== Data to process ==

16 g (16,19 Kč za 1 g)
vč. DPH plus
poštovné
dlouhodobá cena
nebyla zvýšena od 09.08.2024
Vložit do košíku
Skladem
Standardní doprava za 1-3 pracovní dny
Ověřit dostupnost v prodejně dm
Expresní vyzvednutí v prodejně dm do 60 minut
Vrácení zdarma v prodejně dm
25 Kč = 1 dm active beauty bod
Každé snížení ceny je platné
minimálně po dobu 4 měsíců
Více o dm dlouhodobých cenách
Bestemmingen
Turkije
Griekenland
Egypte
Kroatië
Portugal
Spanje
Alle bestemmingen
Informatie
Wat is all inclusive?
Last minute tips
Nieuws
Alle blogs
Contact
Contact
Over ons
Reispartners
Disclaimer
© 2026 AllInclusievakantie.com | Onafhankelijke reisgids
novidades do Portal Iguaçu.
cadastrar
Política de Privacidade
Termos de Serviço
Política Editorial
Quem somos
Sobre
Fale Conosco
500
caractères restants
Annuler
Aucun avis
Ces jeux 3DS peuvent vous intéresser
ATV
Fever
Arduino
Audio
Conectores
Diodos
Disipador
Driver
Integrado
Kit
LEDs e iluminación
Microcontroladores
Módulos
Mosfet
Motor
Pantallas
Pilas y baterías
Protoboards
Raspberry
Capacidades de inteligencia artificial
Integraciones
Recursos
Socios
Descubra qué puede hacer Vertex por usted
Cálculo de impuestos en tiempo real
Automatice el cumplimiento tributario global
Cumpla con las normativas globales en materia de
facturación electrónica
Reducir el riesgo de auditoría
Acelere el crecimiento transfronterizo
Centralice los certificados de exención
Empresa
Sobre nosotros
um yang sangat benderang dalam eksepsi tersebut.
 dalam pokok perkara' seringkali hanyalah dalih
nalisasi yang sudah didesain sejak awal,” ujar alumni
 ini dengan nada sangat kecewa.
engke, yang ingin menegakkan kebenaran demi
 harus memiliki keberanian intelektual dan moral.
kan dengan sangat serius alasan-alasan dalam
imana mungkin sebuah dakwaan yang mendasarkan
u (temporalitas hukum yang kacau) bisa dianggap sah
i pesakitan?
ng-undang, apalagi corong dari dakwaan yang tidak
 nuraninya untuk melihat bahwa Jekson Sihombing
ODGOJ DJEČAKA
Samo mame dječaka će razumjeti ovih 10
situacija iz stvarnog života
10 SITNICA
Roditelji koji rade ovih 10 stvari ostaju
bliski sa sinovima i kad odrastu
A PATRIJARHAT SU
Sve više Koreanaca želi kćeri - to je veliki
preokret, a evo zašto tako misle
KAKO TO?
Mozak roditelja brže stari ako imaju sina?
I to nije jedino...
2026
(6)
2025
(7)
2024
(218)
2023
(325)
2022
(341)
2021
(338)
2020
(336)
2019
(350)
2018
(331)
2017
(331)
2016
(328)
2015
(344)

===

* **Problem requirements**
Rewrite all of the lines above, substituting "pobočce" for every occurrence of "prodejně" and leaving everything else unchanged.

* **Output below**
16 g (16,19 Kč za 1 g)
vč. DPH plus
poštovné
dlouhodobá cena
nebyla zvýšena od 09.08.2024
Vložit do košíku
Skladem
Standardní doprava za 1-3 pracovní dny
Ověřit dostupnost v pobočce dm
Expresní vyzvednutí v pobočce dm do 60 minut
Vrácení zdarma v pobočce dm
25 Kč = 1 dm active beauty bod
Každé snížení ceny je platné
minimálně po dobu 4 měsíců
Více o dm dlouhodobých cenách
Bestemmingen
Turkije
Griekenland
Egypte
Kroatië
Portugal
Spanje
Alle bestemmingen
Informatie
Wat is all inclusive?
Last minute tips
Nieuws
Alle blogs
Contact
Contact
Over ons
Reispartners
Disclaimer
© 2026 AllInclusievakantie.com | Onafhankelijke reisgids
novidades do Portal Iguaçu.
cadastrar
Política de Privacidade
Termos de Serviço
Política Editorial
Quem somos
Sobre
Fale Conosco
500
caractères restants
Annuler
Aucun avis
Ces jeux 3DS peuvent vous intéresser
ATV
Fever
Arduino
Audio
Conectores
Diodos
Disipador
Driver
Integrado
Kit
LEDs e iluminación
Microcontroladores
Módulos
Mosfet
Motor
Pantallas
Pilas y baterías
Protoboards
Raspberry
Capacidades de inteligencia artificial
Integraciones
Recursos
Socios
Descubra qué puede hacer Vertex por usted
Cálculo de impuestos en tiempo real
Automatice el cumplimiento tributario global
Cumpla con las normativas globales en materia de
facturación electrónica
Reducir el riesgo de auditoría
Acelere el crecimiento transfronterizo
Centralice los certificados de exención
Empresa
Sobre nosotros
um yang sangat benderang dalam eksepsi tersebut.
 dalam pokok perkara' seringkali hanyalah dalih
nalisasi yang sudah didesain sejak awal,” ujar alumni
 ini dengan nada sangat kecewa.
engke, yang ingin menegakkan kebenaran demi
 harus memiliki keberanian intelektual dan moral.
kan dengan sangat serius alasan-alasan dalam
imana mungkin sebuah dakwaan yang mendasarkan
u (temporalitas hukum yang kacau) bisa dianggap sah
i pesakitan?
ng-undang, apalagi corong dari dakwaan yang tidak
 nuraninya untuk melihat bahwa Jekson Sihombing
ODGOJ DJEČAKA
Samo mame dječaka će razumjeti ovih 10
situacija iz stvarnog života
10 SITNICA
Roditelji koji rade ovih 10 stvari ostaju
bliski sa sinovima i kad odrastu
A PATRIJARHAT SU
Sve više Koreanaca želi kćeri - to je veliki
preokret, a evo zašto tako misle
KAKO TO?
Mozak roditelja brže stari ako imaju sina?
I to nije jedino...
2026
(6)
2025
(7)
2024
(218)
2023
(325)
2022
(341)
2021
(338)
2020
(336)
2019
(350)
2018
(331)
2017
(331)
2016
(328)
2015
(344)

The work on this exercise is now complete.